**Text block**
_ _ _ _ _ _ _

The mechanism of steady plasma aerodynamic actuation to control the corner separation may be that the actuation induces a time-averaged body force on the flow due to that the flow can’t respond to such high frequency (23 kHz in the experiments) disturbances. A wall jet, which is oriented in the mean flow direction, is produced to add momentum to the near-wall boundary layer near the flow separation location. The energized flow is able to withstand the adverse pressure gradient without separation. The directed wall jet governs the flow control effect of steady plasma aerodynamic actuation. When the electrode length is enlarged, the consumed power increases nonlinearly.

The location of the plasma aerodynamic actuation is a key parameter in plasma flow control experiments. Total pressure recovery coefficients with steady actuation at different locations are shown in Fig. 23.

Figure 23.

Total pressure recovery coefficients with steady actuation at different locations (ν = 50 m/s, i = 0 deg, V p-p = 10 kV, F = 23 kHz, 70% Span)

The applied peak-to-peak voltage and driving frequency are V p-p = 10 kV and F = 23 kHz, respectively. δ(ω)max is 5.5%, 10.3%, 2.4% and 0.07% when the 1st, 2nd, 3rd and 4th electrode pair is switched on, respectively. The 2nd electrode pair at 25% chord length is most effective and the control effect is as the same as that obtained by all four electrode pairs. The power dissipated by the 2nd electrode pair is just 18.4W, about half of the power dissipated by all four electrode pairs. Therefore, the actuation location is vital to the control effect in corner separation control. In corner separation control by tailored boundary layer suction, the optimum slot should be long enough to be sure to remove the limiting streamline and the suction upstream of the corner separation location at the suction surface is most important for the control effect. Therefore, it can be inferred that the location of the 2nd electrode pair is just upstream of the corner separation.

_ _ _ _ _ _ _

**Extracted records**

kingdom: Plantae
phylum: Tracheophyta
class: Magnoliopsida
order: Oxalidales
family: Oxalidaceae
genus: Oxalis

_ _ _ _ _ _ _

**What this task involves**
In the text on plasma flow control, how much power is dissipated by the 2nd electrode pair?

**Result of this exercise**
18.4 W, about half the power dissipated by all four electrode pairs.